Dans le cadre de Cinexpérience #13, j'ai pu découvrir (dans tous les sens du terme puisqu'on ne sait pas ce qu'on va voir avec Cinexpérience) ce "Merci, patron" ainsi que l'association Fakir, fondée en 1999 à Amiens. Ce documentaire raconte l'histoire de François Ruffin, leader de Fakir, parti en croisade pour réhabiliter le dialogue entre LVMH et les petites gens mis à la porte lors des fermetures d'usine : en effet, M. Bernard Arnault ne peut qu'être un humaniste et un grand homme selon François et il faut rétablir la discussion pour apaiser les âmes. Engoncé dans son T-Shirt "I ♥ Arnaud", il part rencontrer, notamment, la famille Klur.
Honnêtement, pendant le premier quart d'heure de ce film, je me suis demandé ce qu'était ce "truc". Du second degré, très bien, mais c'était mal filmé, mal joué, pas toujours techniquement au point (la première séquence est floue - ou plutôt le point a été fait 2 à 3 mètres derrière le protagoniste, c'est ballot pour une première impression !).

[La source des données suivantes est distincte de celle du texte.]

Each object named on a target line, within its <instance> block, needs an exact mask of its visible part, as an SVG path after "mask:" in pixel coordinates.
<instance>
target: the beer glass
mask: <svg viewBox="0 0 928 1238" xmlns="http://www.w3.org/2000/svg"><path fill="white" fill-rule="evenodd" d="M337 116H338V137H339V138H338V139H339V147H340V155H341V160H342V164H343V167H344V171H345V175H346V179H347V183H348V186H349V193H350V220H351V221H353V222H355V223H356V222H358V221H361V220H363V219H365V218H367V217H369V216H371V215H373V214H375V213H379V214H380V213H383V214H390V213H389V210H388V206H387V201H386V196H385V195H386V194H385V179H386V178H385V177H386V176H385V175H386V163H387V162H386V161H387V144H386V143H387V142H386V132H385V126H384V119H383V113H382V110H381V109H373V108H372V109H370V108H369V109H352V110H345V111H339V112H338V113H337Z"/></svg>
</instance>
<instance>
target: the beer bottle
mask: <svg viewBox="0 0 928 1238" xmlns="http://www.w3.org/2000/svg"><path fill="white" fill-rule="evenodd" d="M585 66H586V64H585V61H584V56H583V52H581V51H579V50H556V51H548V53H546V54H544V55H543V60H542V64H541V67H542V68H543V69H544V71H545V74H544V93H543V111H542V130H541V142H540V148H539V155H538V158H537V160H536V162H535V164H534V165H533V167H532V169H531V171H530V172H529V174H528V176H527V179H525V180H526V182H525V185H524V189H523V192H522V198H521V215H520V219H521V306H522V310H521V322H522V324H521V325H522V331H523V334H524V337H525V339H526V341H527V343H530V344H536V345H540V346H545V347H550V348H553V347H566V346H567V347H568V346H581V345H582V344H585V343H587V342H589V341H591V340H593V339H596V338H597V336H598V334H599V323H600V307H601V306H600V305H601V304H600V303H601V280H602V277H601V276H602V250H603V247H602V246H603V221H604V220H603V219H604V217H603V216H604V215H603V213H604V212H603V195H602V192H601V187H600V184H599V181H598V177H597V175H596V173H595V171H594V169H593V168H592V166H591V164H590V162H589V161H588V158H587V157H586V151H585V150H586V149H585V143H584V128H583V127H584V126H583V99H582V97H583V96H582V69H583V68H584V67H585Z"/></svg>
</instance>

Puis, je me rends compte que c'est un documentaire (puisque je vous dis qu'on DECOUVRE !). Ceci explique en partie cela. Et surtout, le "scénario" commence enfin à décoller. J'utilise certes des guillemets mais ce qu'ils ont vécu est digne des plus grands films policiers ! Sans trop dévoiler, Ruffin et son équipe vont aider la famille Klur en forçant la main à LVMH (de façon à la limite de la légalité : j'ai eu peur des conséquences pour les Klur, d'ailleurs) qui leur enverra le "Commissaire" pour négocier.
Le COMMISSAIRE !
Comme le disaient les 2 membres de l'équipe présents, ils ont eu une "chance" folle de tomber sur un tel énergumène : il a écumé tous les poncifs des films d'espionnage, à tel point que je me suis un moment demandé si ce n'était finalement pas un documenteur ! Mais non, tout est vrai, tout est filmé.
Mais tourner en dérision LVMH est certes un gros coup et permet d'avoir un impact sur les spectateurs, saluons également l'équipe du film pour avoir monter un film d'1h30 accessible, bien structuré et assez tonitruant à partir des 200h de rush qu'ils ont filmé ! Ça a dû être un travail de fourmi.

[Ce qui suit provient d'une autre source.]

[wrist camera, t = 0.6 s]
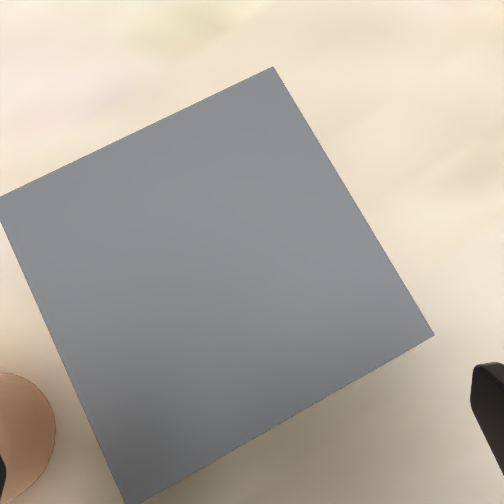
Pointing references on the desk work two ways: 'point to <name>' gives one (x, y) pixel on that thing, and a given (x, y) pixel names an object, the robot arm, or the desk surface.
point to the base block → (206, 281)
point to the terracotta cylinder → (23, 433)
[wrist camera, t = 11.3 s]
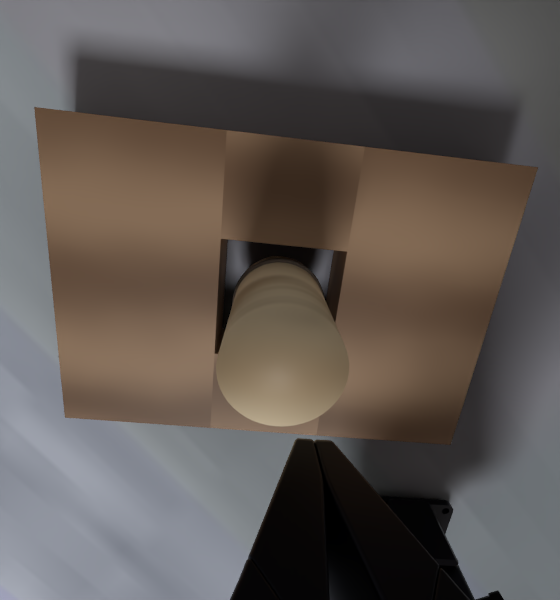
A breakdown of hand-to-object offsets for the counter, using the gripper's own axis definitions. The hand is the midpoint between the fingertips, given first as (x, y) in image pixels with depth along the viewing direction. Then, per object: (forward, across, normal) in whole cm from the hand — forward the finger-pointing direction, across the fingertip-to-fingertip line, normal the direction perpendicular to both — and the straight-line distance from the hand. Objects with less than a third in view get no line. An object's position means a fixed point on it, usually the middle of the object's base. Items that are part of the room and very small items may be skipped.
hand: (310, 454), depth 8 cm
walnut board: (+12, +1, 0) cm, 12 cm away
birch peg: (+12, +1, 0) cm, 12 cm away
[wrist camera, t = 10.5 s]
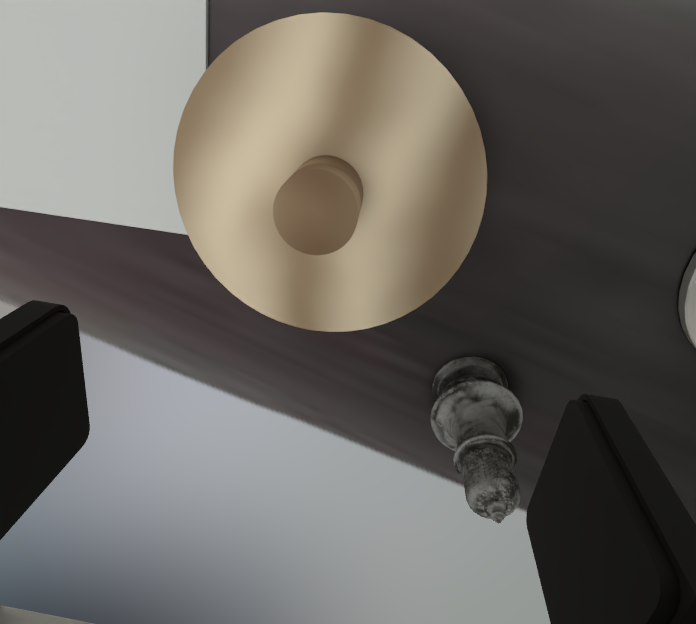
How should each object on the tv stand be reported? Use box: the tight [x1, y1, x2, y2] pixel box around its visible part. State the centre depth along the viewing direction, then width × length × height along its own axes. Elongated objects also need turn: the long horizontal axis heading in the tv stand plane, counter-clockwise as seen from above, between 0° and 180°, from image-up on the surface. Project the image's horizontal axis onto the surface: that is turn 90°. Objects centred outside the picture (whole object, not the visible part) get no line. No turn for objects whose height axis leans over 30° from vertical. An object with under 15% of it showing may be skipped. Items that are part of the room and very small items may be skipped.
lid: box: [173, 12, 487, 332], centre depth 23 cm, size 15×15×5 cm
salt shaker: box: [430, 356, 523, 523], centre depth 31 cm, size 6×6×12 cm
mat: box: [0, 0, 208, 235], centre depth 30 cm, size 17×17×1 cm
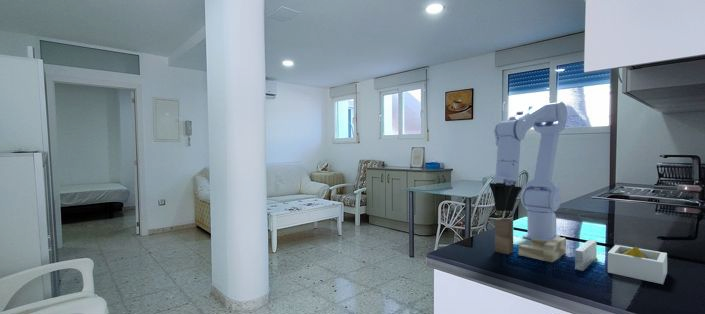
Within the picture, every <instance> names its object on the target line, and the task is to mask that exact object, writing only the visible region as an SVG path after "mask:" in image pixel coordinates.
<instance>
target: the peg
mask: <svg viewBox="0 0 705 314" xmlns="http://www.w3.org/2000/svg"><path fill="white" fill-rule="evenodd" d="M494 251H495V252H496V253H500V254H505V255H510V254H513V252H514V219H512V218H505V217H504V218H503V217H498V218H495V219H494Z"/></svg>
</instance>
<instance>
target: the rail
mask: <svg viewBox="0 0 705 314" xmlns="http://www.w3.org/2000/svg"><path fill="white" fill-rule="evenodd" d="M597 252H598V251H597V240H595V239H588V240H586V241H585V242H584V243H583V244H581V245H580V246H579V247H577V248H576V249H575V250H574V265H575V266H574V270H576V271H580V272H581V271H582V272H584V271H585V270H586V269H587V268H588V267H589V266H590V265H591V264H592V263H593V262H594V261H595V260H596V259H598V258H597V254H598V253H597Z"/></svg>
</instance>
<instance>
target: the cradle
mask: <svg viewBox="0 0 705 314" xmlns="http://www.w3.org/2000/svg"><path fill="white" fill-rule="evenodd" d="M566 253H567V239H566V237H561V236H560V237H556V238H554V239H553V240H551V241H546V240H541V239H535V238H533V239H530V245H527V244H520V245H518V256H522V257H526V258H530V259H534V260H539V261H545V262H549V263H554V262H556V261H557V260H558V259H559V258H561V257H562V256H563V255H565V254H566Z"/></svg>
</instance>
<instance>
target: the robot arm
mask: <svg viewBox="0 0 705 314" xmlns="http://www.w3.org/2000/svg"><path fill="white" fill-rule="evenodd" d="M567 109H568V108H567V105H566V104H565V103H564V102H563V101H558V102H552V103H551V102H550V103H543V104H542V103H541V104H532V105H530V106H528V110H527V111H524V110H519V111H517V112H516V114H515V115H514V116H513V115H512V116H510V117H509V118H508V119H507V120H502V121H499V122H498V123H497V124H496V125H495V127H494V130H493V131H494V137H495V144H496V146H497V151H496V167H495V175H494V176H491V177H490V179H491V180H494V183H492V182H490V183H489V187H490V189H491V193H492V195H493V202H494V207H495V211H500V212H506V211H507V212H513V210H514V207H515V204H516V201H517V198H518V196H519V195H520V203H521V204H522V206H523V207H524V210H526V211H527V212H526V213H527V214H526V215H527V218H526V219H527V233H526V234H524V235H522V238H525V239H530V240H531V239H533V238H535V239H541V240H546V241H551V240H553V239H554V238H556V237H561V236H560V234H557V216H556V213H555V212H556V211H557V210H558V209H559V208H560V206H561V189H560V188H559V186H558V185H557V184H556V183H554V181H552V179H553V178H552V177H553V173H554V167H555V161H556V155H557V149H558V143H559V137H560V133H561V132H563V131H564V130H565V128H566V125H567V120H568V110H567ZM532 128H533V130H534V131H535V132H536V133H539V134H540V135H541V136H540V141H539V148H538V153H537V157H536V165H535V170H534V175H533V178H532V179H531V180H529V181H528V182H526V183H524V187H522V186H517V185H518V183H519V181H520V178H519V169H520V155H521V141H523V140H524V139H525V138H526V134H527V133H528V131H530V130H531V129H532ZM522 189H523V190H522ZM520 193H521V194H520Z"/></svg>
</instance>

Au passage, comme cela me sera confirmé, une de leurs influences est bien sûr le travail pamphlétique de Michael Moore et surtout de Roger & Me, dans lequel Moore dénonce les actions du PDG de General Motors sur sa ville natale de Flint. Parce que, évidemment, on parle de documentaire mais il s'agit d'un pamphlet contre M. Arnault et LVMH.

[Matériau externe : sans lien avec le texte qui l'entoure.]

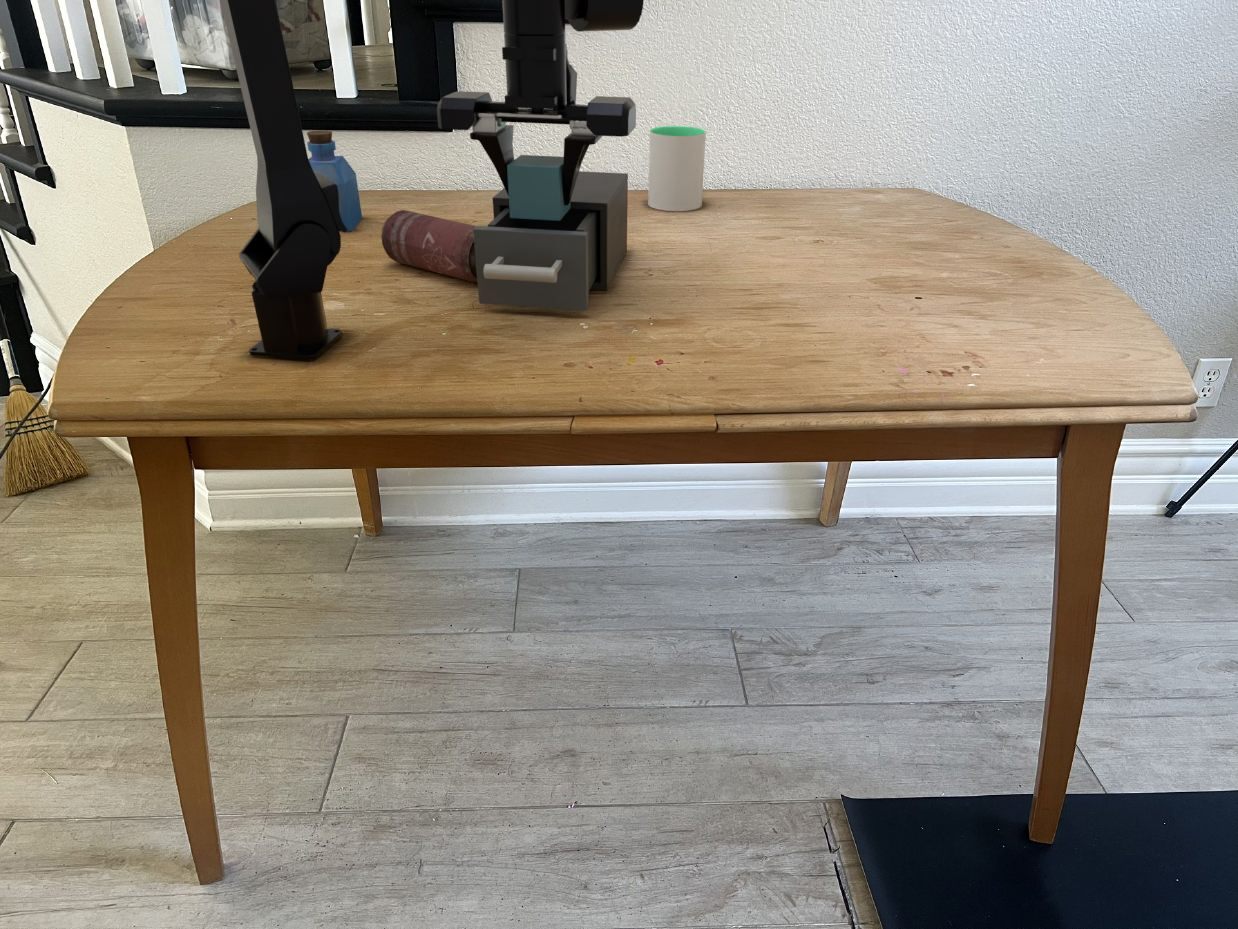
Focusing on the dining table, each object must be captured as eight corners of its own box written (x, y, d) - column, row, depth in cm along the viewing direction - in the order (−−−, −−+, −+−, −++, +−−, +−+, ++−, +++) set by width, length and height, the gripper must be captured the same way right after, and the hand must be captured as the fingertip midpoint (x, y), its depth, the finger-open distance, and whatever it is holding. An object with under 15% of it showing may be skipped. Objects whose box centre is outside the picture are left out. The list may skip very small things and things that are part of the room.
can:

Malheureusement, je n'ai pas pu m'empêcher de penser qu'aider 1 famille, c'était une bonne chose, mais quid des autres ? Quid de ces centaines voire milliers d'autres personnes qui ont été mises sur la paille ? Les intervenants parlent de plusieurs suicides dans leur entourage. En guise de réponse à ma question, les membres de l'équipe m'ont répondu qu'ils en étaient conscients, qu'ils faisaient ce qu'ils pouvaient et qu'ils espéraient que ce film servirait de sonnette d'alarme et de déclic pour d'autres. Et de façon plus terre-à-terre, c'est aussi la seule famille des 200 personnes licensiées lors de la fermeture de l'usine ECCE dont les 2 parents étaient à l'usine et donc impactée de plein fouet par cette fermeture.
Je dois avouer que, sans Cinexpérience, je ne serais certainement pas allé voir "Merci Patron", mais je ne regrette absolument pas : il est éloquent avec l'utilisation de beaucoup d'archives pour pointer du doigt les contradictions de M. Arnault, une équipe qui en veut, un ton faussement léger et humoristique, des larmes et même de l'action ! Mon seul VRAI regret : je suis peut-être pessimiste et j'espère de tout cœur me tromper, mais je ne pense pas que cela changera grand-chose.